Drummer, percussionist, composer, improviser and constant collaborator JORDAN GLENN presents sketches for a new ensemble of clarinet, cello, guitar and vibraphone. Will these compositional seeds find their way to future contexts like dance or theater? Will Jordan remember how to play the vibraphone? Let's find out.

JORDAN GLENN - vibes/perc/composition
CORY WRIGHT - clarinets/bari sax
BEN DAVIS - cello
MATT WROBEL - guitar






 APRIL 28 2024  7pm  $10-$25


ZOFO
JOHN BISCHOFF






The Bay Area's premier piano duet, ZOFO plays excerpts from Echoes of Gamelan. This new program explores the influence of Balinese gamelan music on western composers, as well as how our music perception changes depending on the context.

P R O G R A M
Pemungkah and Tabuh Telu, from Balinese Ceremonial Music
    (transcribed by Colin McPhee for two pianos, arranged for one piano by ZOFO)
Beta Cygni - George Crumb
Prisms for Gene Davis, excerpts 1, 2, 4, & 5 - Brian Baumbusch
In the Kraton - Leopold Godowsky
Speech Delay - Ni Nyoman Srayamurtikanti (transcribed by Brian Baumbusch)


JOHN BISCHOFF presents a program of solo electronic music. Bischoff (b. 1949, San Francisco) is an early practitioner of live computer music. He is known for his solo constructions in real-time synthesis as well as the development of computer network music. He was a founding member of The League of Automatic Music Composers (1978), considered to be the world’s first computer network band. He is also a founding member of The Hub, a network band that began in 1986 and continues to expand on the network music form today.
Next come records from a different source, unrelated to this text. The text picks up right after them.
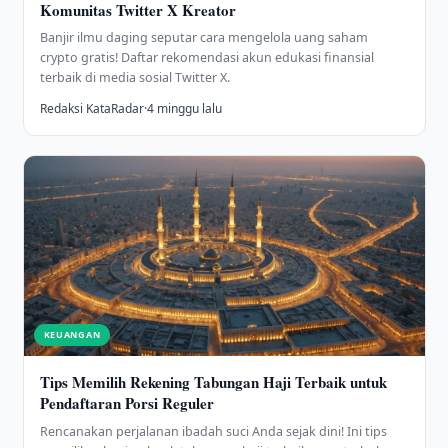
Komunitas Twitter X Kreator
Banjir ilmu daging seputar cara mengelola uang saham
crypto gratis! Daftar rekomendasi akun edukasi finansial
terbaik di media sosial Twitter X.
Redaksi KataRadar
·
4 minggu lalu
KEUANGAN
Tips Memilih Rekening Tabungan Haji Terbaik untuk
Pendaftaran Porsi Reguler
Rencanakan perjalanan ibadah suci Anda sejak dini! Ini tips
Recordings of Bischoff’s work are available on ArtifactRecordings, 23Five, Tzadik, Lovely, and New World Records. He was a recipient of an Artist Grant from the Foundation for Contemporary Arts in 1999. As a member of the Hub, he was awarded a GigaHertz Prize for life-time achievement in electronic music in 2018 by ZKM in Karlsruhe, Germany. He was on faculty for many years in the legendary Music Department at Mills College in Oakland, California.